Von Februar bis April wurden insgesamt 25 gefälschte Chargen Cellcept (Mycophenolatmofetil 500 mg, Roche) entdeckt. Nun hat das Bundesinstitut für Arzneimittel und Medizinprodukte (BfArM) die Ermittlungen abgeschlossen und die Fälscher dingfest gemacht.

Die bestätigten Fälschungen wurden sowohl in deutschen Apotheken als auch beim Großhandel entdeckt. Es handelt sich um real existierende Chargen, die für den Markt in den Niederlanden, Belgien und Frankreich zertifiziert waren. Die Ware wurde schließlich in deutsch-niederländisch-österreichischer Aufmachung auf den deutschen Markt gebracht.

Fest steht: Die Packungen wurden illegal umverpackt und dann in die reguläre Lieferkette gebracht. Blister und Tabletten entsprechen in ihrer Identität dem Original. Die Fälschung ist anhand der Sekundärverpackung zu erkennen. Die Druckfarbe der variablen Daten – Chargenbezeichnung und Verfalldatum – ist in blauer beziehungsweise lila Farbe statt wie beim Original in schwarz aufgedruckt.

Die Herkunft der Ware sei inzwischen bekannt, schreibt das BfArM. Gegen die Fälscher seien strafrechtliche Maßnahmen eingeleitet worden. Man könne jedoch nicht ausschließen, dass noch weitere manipulierte Chargen entdeckt werden können.

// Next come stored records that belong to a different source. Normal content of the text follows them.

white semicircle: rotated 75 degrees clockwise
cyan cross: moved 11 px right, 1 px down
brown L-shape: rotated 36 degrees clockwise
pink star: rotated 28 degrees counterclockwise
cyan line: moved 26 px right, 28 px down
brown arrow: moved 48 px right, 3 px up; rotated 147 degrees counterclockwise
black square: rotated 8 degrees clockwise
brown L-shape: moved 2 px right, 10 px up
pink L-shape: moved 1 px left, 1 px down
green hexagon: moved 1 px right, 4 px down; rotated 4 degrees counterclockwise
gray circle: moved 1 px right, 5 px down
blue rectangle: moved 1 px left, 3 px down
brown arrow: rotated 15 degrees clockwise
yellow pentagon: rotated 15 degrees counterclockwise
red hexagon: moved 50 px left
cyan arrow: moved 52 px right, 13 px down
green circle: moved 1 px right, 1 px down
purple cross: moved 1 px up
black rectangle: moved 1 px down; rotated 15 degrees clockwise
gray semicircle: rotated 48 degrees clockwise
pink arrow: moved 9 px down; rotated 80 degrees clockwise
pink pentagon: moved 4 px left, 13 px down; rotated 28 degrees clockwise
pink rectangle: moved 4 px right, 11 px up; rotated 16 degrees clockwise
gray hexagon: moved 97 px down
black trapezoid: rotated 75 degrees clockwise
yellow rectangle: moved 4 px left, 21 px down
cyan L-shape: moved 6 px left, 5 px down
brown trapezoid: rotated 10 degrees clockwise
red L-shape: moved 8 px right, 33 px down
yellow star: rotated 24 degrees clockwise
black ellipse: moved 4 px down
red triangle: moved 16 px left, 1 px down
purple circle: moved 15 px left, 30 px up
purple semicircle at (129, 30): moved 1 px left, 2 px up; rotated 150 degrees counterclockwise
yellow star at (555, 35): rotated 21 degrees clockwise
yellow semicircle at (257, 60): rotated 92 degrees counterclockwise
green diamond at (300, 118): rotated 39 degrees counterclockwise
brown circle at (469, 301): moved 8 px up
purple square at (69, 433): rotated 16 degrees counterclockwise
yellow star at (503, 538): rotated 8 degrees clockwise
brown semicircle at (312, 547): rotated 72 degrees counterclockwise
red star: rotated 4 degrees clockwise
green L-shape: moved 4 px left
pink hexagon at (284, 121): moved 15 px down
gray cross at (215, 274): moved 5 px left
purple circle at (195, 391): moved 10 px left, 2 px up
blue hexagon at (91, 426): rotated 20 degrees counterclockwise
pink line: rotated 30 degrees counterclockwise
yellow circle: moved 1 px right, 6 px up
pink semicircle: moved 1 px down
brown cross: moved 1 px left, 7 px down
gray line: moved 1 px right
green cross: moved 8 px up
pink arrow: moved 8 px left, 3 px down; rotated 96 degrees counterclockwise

Betroffen sind die Chargen: E0278B02, E0456B01, E0461B01, E0462B01, E0480B01, E0487B01, E0489B01, E0501B01, E0502B01 und E0533B01. Die im April aufgetauchte Ware betreffen die Chargen E0458B01 (Verfalldatum 01/2020) und E0507B01 (Verfalldatum 03/2020), im Original in französischer Aufmachung für den französischen Markt bestimmt, E0469B01 (Verfalldatum 01/2020) und E0512B01 (Verfalldatum 03/2020), im Original in niederländischer Aufmachung für den niederländischen Markt bestimmt und E0479B01 (Verfalldatum 02/2020), im Original in belgischer Aufmachung für den belgischen Markt bestimmt.